The London Police Service explained their suspicion that this was a pre-meditated [intentional] hate crime. The 20-year-old driver responsible for the murder of the four pedestrians has already been charged by the London Police Service.
The police recount that, on Sunday night, the Muslim family were walking in northwest London, Ontario, when they stopped at the intersection of Hyde Park and South Carriage roads before crossing the road.
At around 8:40 pm ET, Nathaniel Veltman, in a black pick-up truck, drove into the curb where they were standing. 911 received many calls reporting on the murders and emergency crews arrived later at the crime scene.
Veltman, the 20-year-old perpetrator, has been charged with four counts of murder and one of attempted murder. The London Police Service is assessing the possibility of adding terrorism charges to the list.
Detective Superintendent Paul Waight announced that “There is evidence that this was a planned, premeditated act and that the family was targeted because of their Muslim faith.”
According to BBC, this attack has been the worst against Muslim Canadians since the murders of six in a Quebec mosque back in 2017.
The family members were two middle-aged adults (man, 46, and woman, 44), one older woman (74), a teenage girl (15), and a 9-year-old boy. The only survivor was the 9-year-old boy. It is known that the 74-year-old woman died at the crime scene, while the man and girl in the hospital.
At the request of family members, the names have not been released as of today morning. CityNews reveals that the family were members of the London Pakistani Community. The police have stated that there is ‘no known previous connection between the suspect and the victims’.
What have officials said on the topic?
1. Ed Holder, Mayor of London, Ontario, expressed through a press release: “This was an act of mass murder, perpetrated against Muslims, against Londoners, and rooted in unspeakable hatred. The magnitude of such hatred can make one question who we are as a city and who we are as Londoners. It’s up to us – all of us – to answer that question through not only our words, but our actions. We can say, ‘This isn’t who we are,’ and I know that to be true. Words, though, are not enough. We must demonstrate, behave, and act on those words.”
2. Chief Steve Williams said Sunday’s attack signified a “devastating loss” for the community. “We understand that this event may cause fear and anxiety in the community and in particular the Muslim community and any community targeted by hate.
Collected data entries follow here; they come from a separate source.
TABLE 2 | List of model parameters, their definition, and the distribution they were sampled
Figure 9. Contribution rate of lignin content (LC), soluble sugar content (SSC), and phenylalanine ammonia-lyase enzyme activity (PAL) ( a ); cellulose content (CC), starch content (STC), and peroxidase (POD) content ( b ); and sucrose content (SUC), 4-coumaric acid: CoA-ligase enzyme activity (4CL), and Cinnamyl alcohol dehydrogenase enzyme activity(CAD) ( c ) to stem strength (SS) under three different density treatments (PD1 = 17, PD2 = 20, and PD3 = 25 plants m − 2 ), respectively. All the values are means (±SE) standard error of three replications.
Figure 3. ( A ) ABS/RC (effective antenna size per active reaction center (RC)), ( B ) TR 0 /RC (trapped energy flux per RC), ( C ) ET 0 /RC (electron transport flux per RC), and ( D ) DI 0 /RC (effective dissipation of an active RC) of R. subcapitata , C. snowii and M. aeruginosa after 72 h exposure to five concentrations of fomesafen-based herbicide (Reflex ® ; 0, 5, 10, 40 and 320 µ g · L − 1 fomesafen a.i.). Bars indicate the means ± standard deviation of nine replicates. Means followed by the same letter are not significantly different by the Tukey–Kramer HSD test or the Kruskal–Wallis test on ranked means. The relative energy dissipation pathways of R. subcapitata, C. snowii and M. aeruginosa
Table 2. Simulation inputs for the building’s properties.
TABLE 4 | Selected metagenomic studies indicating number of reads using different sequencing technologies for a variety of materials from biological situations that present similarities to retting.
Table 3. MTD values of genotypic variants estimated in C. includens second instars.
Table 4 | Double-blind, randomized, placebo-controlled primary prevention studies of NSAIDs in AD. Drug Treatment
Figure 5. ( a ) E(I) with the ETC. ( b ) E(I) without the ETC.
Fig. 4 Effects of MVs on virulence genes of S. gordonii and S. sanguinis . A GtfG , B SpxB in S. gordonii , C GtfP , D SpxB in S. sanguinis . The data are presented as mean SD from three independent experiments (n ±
I want to reassure all Londoners that all of us on the call today and many others stand with you and support you,” he declared.
3. At the Monday press conference, Nawaz Tahir, London lawyer and representative of its Muslim community, said: “We will stand strong against hate. We will stand strong against Islamophobia. We will respond to those trying to inflict terror on our community with love. We will survive this test through faith, through love, through our unshakable belief in God and our quest for justice.”
4. Prime Minister Justin Trudeau, said in a Twitter thread: “I’m horrified by the news from London, Ontario. To the loved ones of those who were terrorized by yesterday’s act of hatred, we are here for you. We are also here for the child who remains in hospital – our hearts go out to you, and you will be in our thoughts as you recover.
To the Muslim community in London and to Muslims across the country, know that we stand with you. Islamophobia has no place in any of our communities. This hate is insidious and despicable – and it must stop.”
What can we do?
LaunchGood has started an online fundraiser to support the 9-year-old survivor child. One of the members of LaunchGood is cousin to the child.